## PROBLEM TO WORK ON:
Scan the entries below line by line and state how many lines contain the string "touch", giving only the number.

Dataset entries
——————
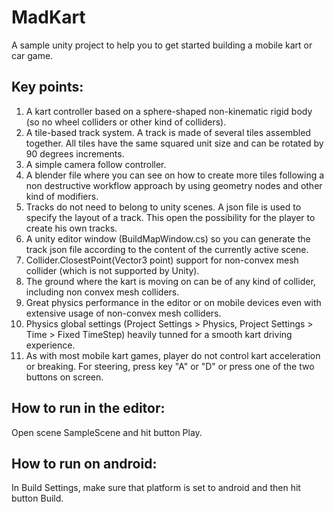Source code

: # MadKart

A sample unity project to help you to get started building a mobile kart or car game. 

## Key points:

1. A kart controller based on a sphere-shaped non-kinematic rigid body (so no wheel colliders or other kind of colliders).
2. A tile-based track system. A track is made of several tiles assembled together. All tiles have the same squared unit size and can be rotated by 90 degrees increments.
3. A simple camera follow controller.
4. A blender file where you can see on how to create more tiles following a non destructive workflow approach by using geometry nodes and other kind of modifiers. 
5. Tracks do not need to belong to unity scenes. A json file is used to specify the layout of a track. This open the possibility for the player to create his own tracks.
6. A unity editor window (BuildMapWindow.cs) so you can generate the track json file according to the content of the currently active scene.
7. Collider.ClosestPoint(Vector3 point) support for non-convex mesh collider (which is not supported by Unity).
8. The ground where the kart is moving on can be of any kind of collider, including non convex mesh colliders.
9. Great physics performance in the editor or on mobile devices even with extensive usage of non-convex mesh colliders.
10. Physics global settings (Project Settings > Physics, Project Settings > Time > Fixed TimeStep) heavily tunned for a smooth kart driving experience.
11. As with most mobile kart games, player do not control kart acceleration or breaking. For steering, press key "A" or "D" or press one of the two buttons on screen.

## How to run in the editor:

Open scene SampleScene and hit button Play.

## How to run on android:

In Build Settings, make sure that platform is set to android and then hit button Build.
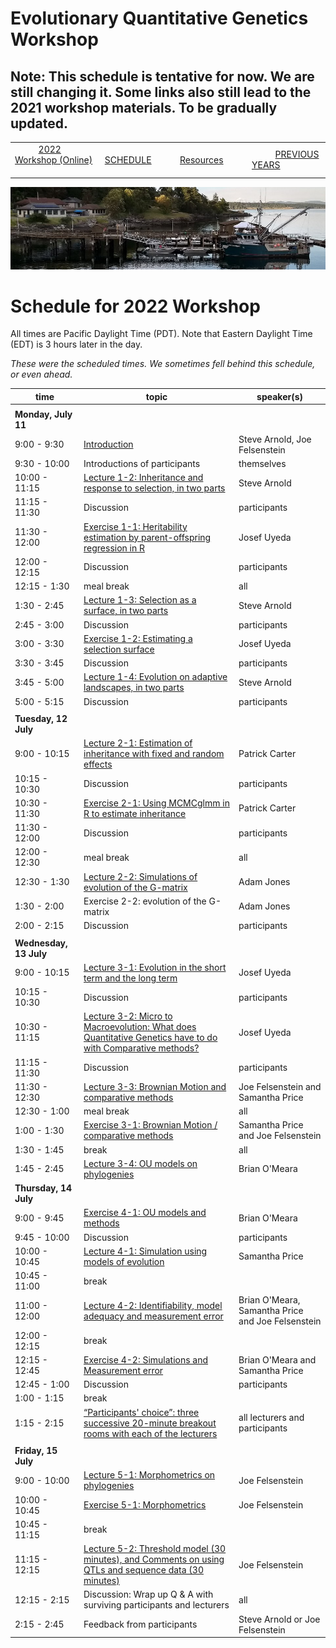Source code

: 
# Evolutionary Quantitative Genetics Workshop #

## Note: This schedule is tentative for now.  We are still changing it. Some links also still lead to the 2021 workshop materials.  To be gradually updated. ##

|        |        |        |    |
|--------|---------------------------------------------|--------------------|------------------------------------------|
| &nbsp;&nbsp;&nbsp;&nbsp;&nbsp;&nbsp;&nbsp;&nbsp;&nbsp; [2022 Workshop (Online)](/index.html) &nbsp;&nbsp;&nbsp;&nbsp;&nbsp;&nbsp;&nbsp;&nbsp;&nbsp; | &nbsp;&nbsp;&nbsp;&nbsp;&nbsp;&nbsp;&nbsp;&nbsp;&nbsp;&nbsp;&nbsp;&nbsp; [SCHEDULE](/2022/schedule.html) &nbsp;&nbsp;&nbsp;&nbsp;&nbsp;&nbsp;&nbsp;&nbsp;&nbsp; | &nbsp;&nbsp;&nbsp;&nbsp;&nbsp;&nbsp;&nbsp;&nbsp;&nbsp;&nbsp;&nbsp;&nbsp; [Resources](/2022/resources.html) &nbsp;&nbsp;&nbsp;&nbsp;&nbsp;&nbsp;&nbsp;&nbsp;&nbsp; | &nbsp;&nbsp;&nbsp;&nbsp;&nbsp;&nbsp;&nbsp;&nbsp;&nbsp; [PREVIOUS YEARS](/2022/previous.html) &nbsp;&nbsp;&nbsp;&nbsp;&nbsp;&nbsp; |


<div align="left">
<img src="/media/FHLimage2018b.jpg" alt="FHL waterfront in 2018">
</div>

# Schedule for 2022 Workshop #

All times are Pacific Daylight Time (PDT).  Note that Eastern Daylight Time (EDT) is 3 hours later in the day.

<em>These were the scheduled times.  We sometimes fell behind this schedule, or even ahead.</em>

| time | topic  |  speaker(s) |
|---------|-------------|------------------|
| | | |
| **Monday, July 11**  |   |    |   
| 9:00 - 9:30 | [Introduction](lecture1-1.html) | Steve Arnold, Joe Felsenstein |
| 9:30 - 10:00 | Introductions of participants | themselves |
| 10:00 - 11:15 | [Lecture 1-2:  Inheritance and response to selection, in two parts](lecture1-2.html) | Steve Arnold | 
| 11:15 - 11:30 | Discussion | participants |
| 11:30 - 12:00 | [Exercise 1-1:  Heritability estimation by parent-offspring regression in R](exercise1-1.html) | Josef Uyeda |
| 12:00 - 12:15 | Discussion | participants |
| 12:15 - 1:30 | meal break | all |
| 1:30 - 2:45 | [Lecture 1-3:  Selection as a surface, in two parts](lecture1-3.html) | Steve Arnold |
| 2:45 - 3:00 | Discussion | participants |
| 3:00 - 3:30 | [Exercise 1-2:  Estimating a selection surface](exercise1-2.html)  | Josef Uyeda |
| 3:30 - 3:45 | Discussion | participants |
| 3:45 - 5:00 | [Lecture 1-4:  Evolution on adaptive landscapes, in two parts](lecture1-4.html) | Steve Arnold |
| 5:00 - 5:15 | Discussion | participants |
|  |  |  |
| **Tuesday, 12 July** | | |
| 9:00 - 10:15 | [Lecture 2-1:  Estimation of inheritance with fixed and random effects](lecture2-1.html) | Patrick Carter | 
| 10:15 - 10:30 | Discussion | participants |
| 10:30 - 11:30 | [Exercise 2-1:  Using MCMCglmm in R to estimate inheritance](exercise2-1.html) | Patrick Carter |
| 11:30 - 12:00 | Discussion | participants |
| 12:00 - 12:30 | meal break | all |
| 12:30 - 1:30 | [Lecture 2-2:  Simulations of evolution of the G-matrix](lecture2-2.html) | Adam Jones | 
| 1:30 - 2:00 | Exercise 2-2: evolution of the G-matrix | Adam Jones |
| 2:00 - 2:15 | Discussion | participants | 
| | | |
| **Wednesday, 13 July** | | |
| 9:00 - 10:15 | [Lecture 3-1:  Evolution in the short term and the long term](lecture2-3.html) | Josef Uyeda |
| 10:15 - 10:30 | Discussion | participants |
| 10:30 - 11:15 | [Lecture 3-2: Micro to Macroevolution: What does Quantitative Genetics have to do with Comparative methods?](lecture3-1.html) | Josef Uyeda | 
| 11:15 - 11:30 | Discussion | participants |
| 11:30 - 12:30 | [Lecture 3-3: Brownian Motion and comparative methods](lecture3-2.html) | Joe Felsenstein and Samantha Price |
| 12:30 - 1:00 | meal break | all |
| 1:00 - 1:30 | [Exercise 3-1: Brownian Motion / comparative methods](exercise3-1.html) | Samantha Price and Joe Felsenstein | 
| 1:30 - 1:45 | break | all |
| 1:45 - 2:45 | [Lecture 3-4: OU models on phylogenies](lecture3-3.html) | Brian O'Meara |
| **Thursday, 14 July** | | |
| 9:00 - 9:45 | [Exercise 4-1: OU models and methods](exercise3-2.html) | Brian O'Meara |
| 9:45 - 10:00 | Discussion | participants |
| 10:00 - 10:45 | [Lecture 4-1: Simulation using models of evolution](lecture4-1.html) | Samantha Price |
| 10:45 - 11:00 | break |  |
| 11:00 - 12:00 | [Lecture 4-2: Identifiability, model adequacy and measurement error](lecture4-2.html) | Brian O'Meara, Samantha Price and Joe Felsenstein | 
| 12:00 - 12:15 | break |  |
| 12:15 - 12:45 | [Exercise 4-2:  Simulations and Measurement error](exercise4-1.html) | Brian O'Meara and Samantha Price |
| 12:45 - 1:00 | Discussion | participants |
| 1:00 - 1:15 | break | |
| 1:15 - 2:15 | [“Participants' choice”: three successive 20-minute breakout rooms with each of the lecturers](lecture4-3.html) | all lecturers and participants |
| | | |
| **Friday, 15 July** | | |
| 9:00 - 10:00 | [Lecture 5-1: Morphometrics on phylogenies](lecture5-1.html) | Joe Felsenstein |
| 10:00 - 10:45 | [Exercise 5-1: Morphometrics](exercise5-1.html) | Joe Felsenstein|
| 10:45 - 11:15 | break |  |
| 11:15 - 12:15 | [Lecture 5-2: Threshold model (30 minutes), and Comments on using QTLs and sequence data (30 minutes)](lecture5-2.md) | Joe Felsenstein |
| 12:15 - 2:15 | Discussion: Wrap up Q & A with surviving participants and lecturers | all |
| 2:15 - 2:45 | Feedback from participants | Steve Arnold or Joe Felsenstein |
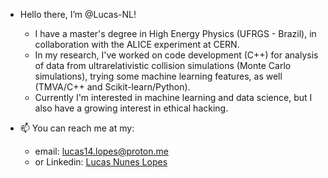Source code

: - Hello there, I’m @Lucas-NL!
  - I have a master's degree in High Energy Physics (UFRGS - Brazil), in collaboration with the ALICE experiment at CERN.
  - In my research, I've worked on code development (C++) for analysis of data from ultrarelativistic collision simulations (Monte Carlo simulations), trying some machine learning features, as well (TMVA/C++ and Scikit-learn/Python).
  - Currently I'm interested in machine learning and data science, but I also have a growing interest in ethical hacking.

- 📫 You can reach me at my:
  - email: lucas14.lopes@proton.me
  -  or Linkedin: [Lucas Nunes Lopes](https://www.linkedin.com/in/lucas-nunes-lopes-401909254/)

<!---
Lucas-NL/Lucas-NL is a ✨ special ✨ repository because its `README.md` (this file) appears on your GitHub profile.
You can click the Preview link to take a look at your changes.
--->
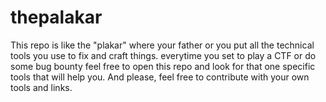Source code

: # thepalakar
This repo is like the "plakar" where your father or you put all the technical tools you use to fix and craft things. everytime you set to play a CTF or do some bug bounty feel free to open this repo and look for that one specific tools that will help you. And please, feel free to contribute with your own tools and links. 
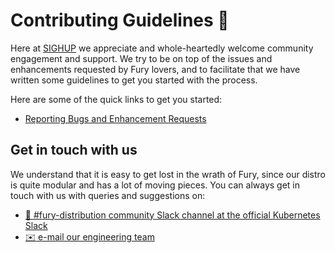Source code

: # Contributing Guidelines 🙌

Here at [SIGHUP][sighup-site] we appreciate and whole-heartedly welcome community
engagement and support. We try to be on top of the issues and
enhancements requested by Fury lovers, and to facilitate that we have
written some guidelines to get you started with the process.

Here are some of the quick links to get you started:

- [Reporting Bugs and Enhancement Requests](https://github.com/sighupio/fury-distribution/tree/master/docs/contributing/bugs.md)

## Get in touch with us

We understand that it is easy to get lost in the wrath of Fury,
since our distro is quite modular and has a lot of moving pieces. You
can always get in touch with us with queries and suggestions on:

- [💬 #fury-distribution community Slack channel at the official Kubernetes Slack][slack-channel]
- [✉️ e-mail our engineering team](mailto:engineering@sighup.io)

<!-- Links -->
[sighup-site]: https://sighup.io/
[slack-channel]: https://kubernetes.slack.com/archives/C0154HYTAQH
——————
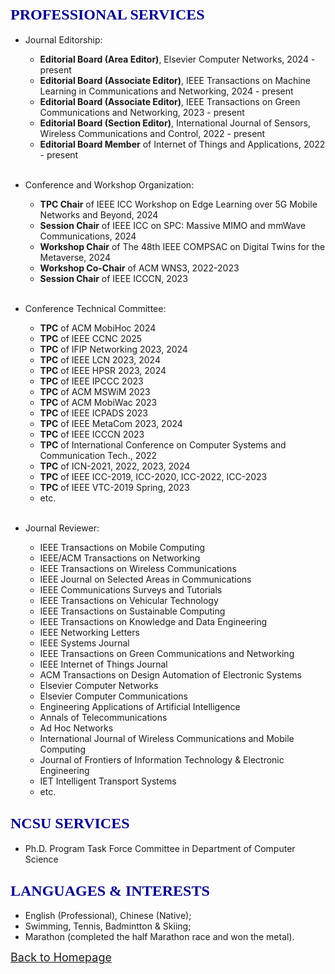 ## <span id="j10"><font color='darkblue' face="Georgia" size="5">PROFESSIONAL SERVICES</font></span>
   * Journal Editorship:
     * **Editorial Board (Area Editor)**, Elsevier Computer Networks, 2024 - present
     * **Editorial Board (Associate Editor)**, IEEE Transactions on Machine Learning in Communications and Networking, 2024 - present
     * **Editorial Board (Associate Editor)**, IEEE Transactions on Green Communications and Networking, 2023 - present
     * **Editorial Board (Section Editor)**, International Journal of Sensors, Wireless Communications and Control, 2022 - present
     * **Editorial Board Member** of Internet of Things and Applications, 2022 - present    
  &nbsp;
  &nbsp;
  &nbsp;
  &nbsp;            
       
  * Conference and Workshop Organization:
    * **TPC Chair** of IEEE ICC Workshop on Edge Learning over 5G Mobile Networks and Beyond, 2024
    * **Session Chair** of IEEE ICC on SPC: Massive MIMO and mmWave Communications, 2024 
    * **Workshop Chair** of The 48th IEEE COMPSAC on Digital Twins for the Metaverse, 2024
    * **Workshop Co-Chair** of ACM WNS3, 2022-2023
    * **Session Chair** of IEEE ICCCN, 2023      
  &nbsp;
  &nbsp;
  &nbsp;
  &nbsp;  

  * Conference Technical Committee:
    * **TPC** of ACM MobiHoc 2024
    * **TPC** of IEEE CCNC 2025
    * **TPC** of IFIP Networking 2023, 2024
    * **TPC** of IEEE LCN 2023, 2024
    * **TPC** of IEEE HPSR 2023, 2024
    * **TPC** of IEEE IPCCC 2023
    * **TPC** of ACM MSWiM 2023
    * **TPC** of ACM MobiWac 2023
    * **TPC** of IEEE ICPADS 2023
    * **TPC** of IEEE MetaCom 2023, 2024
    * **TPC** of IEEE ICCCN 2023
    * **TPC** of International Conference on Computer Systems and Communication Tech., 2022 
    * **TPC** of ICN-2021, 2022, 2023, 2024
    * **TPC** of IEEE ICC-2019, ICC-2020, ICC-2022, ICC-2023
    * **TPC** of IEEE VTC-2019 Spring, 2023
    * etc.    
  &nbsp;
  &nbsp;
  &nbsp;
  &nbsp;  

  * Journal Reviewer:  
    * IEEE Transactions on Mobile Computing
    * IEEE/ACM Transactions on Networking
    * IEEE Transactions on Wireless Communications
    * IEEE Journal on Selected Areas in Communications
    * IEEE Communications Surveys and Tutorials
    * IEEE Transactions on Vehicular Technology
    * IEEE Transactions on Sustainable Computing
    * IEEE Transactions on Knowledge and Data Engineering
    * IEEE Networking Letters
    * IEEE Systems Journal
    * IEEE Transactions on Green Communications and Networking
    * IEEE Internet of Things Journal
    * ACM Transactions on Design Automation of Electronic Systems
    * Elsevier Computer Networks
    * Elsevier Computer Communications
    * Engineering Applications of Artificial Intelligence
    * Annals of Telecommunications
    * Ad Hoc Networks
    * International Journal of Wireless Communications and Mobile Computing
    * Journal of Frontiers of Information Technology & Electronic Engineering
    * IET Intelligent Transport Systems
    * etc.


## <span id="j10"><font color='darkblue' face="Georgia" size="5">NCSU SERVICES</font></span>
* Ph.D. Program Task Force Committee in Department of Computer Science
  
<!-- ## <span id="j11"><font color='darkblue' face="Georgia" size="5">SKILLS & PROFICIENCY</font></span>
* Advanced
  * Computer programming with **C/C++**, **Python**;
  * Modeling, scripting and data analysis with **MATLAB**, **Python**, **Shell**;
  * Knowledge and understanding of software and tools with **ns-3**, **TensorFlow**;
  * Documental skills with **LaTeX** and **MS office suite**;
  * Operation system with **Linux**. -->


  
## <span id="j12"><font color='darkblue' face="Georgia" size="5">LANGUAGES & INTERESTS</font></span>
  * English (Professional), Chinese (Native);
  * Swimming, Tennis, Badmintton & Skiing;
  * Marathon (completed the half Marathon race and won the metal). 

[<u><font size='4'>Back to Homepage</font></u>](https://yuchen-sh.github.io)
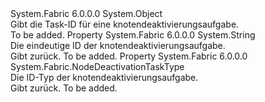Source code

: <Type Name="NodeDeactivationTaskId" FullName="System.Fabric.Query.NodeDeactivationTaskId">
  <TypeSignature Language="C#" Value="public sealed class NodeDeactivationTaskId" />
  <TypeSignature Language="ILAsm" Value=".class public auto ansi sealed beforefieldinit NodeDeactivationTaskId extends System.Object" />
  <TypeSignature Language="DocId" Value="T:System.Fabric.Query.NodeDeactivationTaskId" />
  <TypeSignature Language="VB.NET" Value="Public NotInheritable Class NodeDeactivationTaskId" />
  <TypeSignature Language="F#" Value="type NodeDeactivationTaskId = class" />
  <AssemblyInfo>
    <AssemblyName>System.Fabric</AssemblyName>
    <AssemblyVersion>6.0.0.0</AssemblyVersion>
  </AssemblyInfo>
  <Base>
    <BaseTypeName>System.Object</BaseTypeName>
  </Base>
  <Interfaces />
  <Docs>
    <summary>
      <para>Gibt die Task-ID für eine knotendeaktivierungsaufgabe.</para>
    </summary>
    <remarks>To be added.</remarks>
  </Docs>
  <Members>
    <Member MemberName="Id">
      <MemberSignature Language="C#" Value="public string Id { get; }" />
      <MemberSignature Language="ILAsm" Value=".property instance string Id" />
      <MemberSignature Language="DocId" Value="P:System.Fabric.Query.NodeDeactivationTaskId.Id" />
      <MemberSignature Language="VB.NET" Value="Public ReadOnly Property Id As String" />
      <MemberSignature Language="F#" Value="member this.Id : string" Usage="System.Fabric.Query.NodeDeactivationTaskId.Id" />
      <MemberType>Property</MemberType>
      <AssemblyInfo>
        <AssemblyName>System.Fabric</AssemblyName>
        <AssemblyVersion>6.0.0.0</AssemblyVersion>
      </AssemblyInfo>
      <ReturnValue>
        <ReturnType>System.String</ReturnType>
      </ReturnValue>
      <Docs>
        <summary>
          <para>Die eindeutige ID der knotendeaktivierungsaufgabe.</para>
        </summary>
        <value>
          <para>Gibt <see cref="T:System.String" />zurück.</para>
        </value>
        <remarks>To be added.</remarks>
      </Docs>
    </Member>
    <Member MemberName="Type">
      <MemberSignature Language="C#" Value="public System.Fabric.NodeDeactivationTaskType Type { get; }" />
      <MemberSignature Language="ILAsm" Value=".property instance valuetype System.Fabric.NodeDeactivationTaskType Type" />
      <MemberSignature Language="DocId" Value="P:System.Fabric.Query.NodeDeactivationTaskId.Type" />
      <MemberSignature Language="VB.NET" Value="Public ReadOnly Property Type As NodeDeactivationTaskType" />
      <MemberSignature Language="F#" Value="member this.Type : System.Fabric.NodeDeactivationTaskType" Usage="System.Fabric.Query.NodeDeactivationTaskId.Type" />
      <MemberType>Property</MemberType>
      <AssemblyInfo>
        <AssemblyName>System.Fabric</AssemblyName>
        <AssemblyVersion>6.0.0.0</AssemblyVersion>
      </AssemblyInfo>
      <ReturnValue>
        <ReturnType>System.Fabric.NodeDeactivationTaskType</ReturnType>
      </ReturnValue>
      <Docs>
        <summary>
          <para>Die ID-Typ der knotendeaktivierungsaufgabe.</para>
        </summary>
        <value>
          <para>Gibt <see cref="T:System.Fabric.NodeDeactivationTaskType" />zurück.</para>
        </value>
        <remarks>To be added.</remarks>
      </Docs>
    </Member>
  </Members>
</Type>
——————
## OUTPUT BELOW:
2